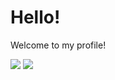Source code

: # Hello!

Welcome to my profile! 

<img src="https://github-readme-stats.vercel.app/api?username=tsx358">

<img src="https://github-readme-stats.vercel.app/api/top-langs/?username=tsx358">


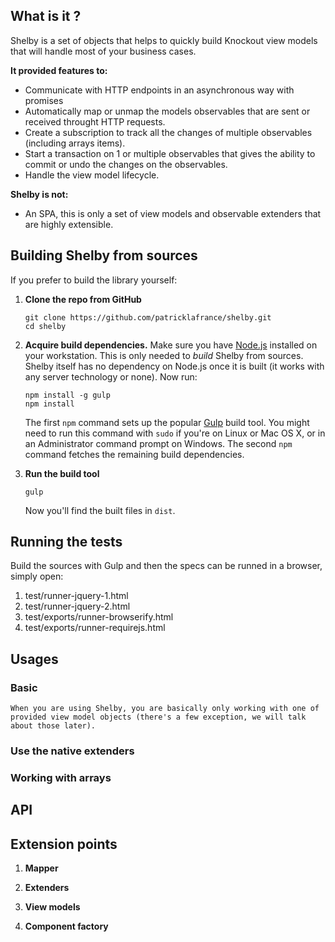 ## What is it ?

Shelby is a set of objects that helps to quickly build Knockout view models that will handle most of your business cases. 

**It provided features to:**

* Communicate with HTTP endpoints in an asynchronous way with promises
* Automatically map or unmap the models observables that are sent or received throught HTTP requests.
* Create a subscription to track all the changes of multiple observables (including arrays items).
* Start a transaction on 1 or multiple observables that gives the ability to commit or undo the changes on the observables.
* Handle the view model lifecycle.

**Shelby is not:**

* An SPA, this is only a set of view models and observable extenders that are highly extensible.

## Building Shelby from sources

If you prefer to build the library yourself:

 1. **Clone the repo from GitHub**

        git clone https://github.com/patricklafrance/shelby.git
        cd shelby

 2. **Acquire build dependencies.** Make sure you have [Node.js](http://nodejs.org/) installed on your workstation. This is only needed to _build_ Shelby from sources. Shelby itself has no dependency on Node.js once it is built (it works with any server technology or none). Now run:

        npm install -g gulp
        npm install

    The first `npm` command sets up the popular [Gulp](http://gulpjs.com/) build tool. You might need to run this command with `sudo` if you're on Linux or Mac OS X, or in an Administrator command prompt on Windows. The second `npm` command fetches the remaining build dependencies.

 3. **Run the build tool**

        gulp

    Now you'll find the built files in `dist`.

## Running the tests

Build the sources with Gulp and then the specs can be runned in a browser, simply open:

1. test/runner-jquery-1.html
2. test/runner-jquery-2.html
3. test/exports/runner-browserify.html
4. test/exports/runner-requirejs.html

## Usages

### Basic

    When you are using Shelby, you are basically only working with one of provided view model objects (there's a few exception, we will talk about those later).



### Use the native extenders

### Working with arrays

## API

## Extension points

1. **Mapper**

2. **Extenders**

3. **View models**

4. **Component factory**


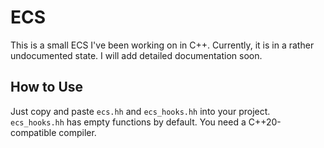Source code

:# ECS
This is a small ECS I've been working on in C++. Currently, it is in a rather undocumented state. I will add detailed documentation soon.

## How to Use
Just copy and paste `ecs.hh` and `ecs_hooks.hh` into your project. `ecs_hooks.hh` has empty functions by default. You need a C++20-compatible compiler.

▬▬▬

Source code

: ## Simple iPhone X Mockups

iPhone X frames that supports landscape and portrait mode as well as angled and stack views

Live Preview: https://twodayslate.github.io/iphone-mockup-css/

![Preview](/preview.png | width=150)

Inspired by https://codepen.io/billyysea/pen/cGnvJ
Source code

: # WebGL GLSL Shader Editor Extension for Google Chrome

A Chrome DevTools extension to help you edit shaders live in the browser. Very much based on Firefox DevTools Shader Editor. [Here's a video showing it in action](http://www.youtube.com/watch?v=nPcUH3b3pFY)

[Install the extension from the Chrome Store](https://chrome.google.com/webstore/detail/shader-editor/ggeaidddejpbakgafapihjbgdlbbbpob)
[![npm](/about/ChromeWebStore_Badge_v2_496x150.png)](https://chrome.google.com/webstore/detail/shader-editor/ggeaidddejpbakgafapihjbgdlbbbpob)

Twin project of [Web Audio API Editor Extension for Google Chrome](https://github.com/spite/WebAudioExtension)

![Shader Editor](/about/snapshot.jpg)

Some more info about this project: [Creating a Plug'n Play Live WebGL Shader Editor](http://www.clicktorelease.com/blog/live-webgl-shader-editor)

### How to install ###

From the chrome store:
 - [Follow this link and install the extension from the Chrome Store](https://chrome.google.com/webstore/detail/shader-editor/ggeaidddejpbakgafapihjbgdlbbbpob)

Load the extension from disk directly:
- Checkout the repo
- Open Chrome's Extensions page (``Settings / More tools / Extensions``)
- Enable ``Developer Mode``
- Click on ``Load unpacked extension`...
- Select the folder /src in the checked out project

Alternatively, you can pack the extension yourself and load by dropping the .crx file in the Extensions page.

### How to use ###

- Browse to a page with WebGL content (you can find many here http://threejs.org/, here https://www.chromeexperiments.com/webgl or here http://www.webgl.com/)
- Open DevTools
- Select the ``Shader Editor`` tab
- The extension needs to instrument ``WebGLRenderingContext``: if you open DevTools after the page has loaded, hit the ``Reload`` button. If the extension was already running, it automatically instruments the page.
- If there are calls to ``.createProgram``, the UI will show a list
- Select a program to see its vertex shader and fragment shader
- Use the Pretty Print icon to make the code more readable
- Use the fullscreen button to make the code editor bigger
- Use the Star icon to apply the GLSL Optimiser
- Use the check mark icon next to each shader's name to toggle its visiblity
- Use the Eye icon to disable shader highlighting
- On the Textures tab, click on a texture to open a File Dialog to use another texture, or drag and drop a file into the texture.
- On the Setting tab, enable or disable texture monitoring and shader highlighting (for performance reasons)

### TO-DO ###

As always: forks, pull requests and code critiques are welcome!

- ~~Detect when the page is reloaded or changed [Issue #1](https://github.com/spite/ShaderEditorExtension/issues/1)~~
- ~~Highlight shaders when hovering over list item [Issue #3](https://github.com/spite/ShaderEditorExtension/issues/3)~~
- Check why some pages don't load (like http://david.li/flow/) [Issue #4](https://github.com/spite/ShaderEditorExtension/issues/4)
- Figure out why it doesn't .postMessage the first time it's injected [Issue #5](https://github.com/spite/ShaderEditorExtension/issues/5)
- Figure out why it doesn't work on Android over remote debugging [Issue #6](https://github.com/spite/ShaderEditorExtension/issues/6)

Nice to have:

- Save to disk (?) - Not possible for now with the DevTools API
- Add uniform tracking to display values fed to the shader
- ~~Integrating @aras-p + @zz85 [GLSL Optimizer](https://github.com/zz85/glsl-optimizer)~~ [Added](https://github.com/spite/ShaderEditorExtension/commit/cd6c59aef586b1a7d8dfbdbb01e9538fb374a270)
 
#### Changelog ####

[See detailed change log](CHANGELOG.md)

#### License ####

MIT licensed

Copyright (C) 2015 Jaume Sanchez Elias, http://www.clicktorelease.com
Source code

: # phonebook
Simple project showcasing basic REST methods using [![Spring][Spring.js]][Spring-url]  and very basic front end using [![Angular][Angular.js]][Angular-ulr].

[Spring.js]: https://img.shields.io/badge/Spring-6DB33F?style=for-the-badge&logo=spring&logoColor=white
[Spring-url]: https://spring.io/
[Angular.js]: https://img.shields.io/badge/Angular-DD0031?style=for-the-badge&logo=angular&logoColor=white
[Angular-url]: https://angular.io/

▬▬▬

Task directions
From the entries, report every line in which the string "Figure" occurs.

Result of this exercise
- Figure out why it doesn't .postMessage the first time it's injected [Issue #5](https://github.com/spite/ShaderEditorExtension/issues/5)
- Figure out why it doesn't work on Android over remote debugging [Issue #6](https://github.com/spite/ShaderEditorExtension/issues/6)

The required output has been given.